Why Feeling High Does Not Make You Cool in Job Market?

During the great depression in America, Edward Bernays, the pioneer of public relations, came up with an innovative phrase – Torches of Freedom to pursue women to start smoking. The slogan was intertwined with the idea of feminism, economic distress, and equality. In 1929, during the Easter Sunday Parade, he hired women to smoke in a flashy fashion, to stir a media frenzy by violating the prohibition laws of women’s smoking in New York. Moreover, he manipulated the press to circulate those pictures with savvy tactics. In the last few years, do you recognize the same playbook is being played again? The use of federally prohibited substances is often promoted by the industry with misleading headlines, such as ‘studies show that the use of our product helps to reduce x,y,z symptoms‘. These research studies are often paid by the same industry in an attempt to market those products. The research articles are not peer-reviewed, and products are not FDA approved. Content creations with celebrities and influencers are common to confuse the general public about supplemental products containing toxic elements. Lobbying with millions of dollars for legalization of once banned products are pushing the success at an unprecedented scale at state levels. It might be beneficial for the criminal justice system reform in some aspects. However, the implications of such legalization for a job seeker is often not discussed.
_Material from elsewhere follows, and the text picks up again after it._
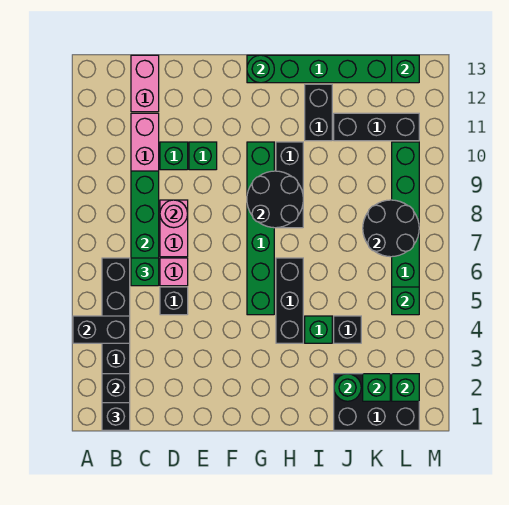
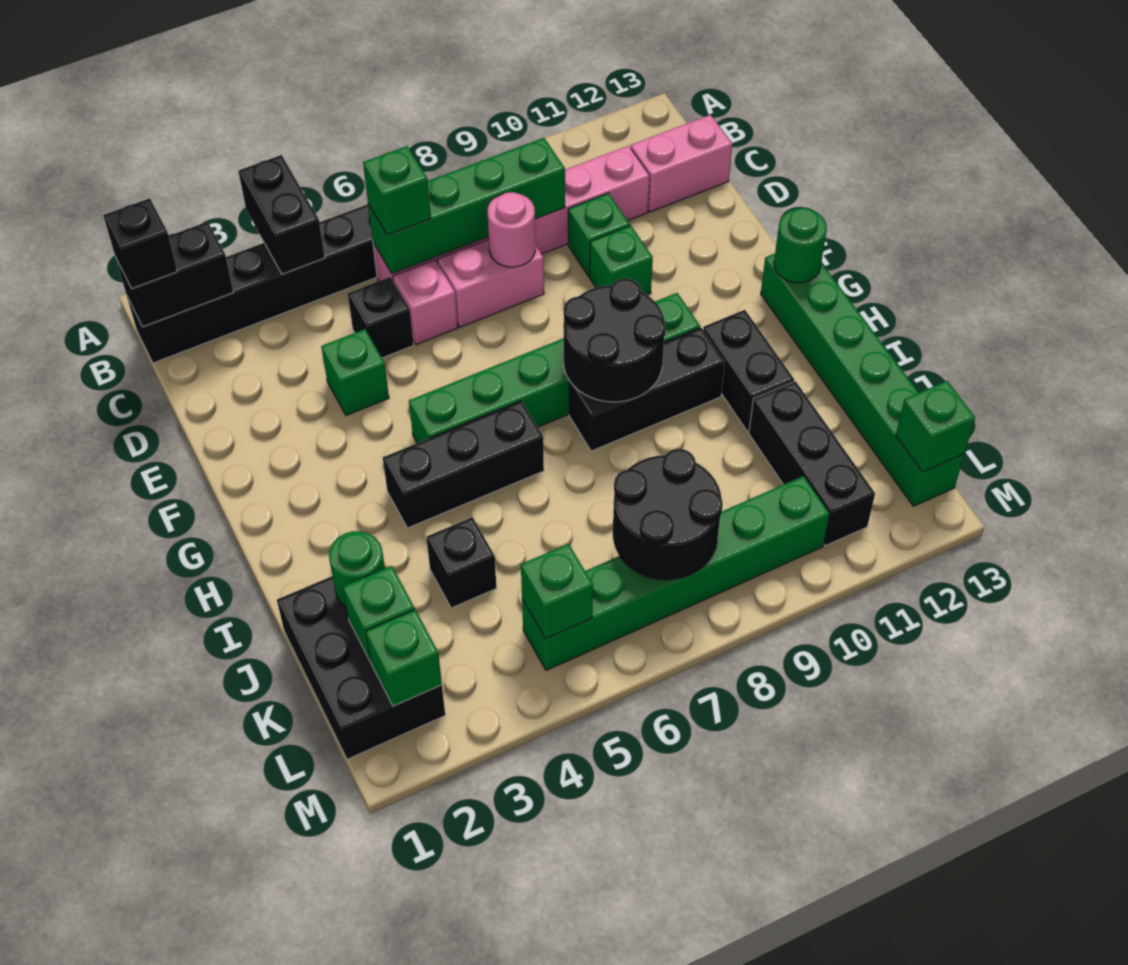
green 1x1 brick [305,316,332,343] -> green 1x1 brick moved to [321,329,389,415]
black 1x2 brick [305,84,332,141] -> black 1x2 brick turned to [703,310,794,432]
shallow focus photography of cannabis plant
Photo by Michael Fischer on Pexels.com

Studies show that the number of Marijuana users is increasing at an alarming rate. In 2017, according to national studies, 38% of full-time college students aged 19-22 years used marijuana at least once in the prior 12 months. The idea is prevalent now it is safe to use Marijuana for anyone for recreational activities. For college students and early career professionals, the whole thing might be confusing. What is wrong about smoking weed when it is legalized in the state? Well, it starts in senior years. I have heard from undergrad students that they didn’t apply for jobs because of the fear of getting caught in drug tests. The case of marijuana is more critical which is still illegal by the federal government. Once used, any test within 6 months of using marijuana can detect trace chemicals. Even, while applying for internships, it requires drug tests in many companies and government offices. Companies that are already working without such obligations of testing may soon need to comply with those rules once their offices receive federal contracts. Lying to the government or companies about past uses of any illicit drugs can result in court cases and penalties. During the background checks, the office of personnel management (OPM) often sends letters to the people the candidate worked with and his/her neighbors, asking about alcohol and substance abuse along with personality questions. Anything related to security agencies where the role might be sensitive, the slightest hint of substance abuse in the last 1 to 3 years can seriously put anyone in trouble. In many heavy industries and research facilities, the safety of the personnel is taken very seriously. Uses of drugs and substances by employees can jeopardize the reputation and productivity of the industry badly.

No matter where you are graduated from or how good is your GPA, the use of drugs or Marijuana can complicate your future beyond the imagination. Even before taking part in any career counseling, meet your school officials or health professionals if you are inclined to addictions. The issue of career complications is not the end of the story. Now, we all know, how bad it is to smoke cigarettes. Torches of Freedom brought cancer, ulcer, heart attack, stroke and other debilitating health issues for generations, and, hence, it can better be termed as Torches of Failure. Don’t be the victim of the marketing tricks of our century so that someone else will write about you after 50 years as I did here.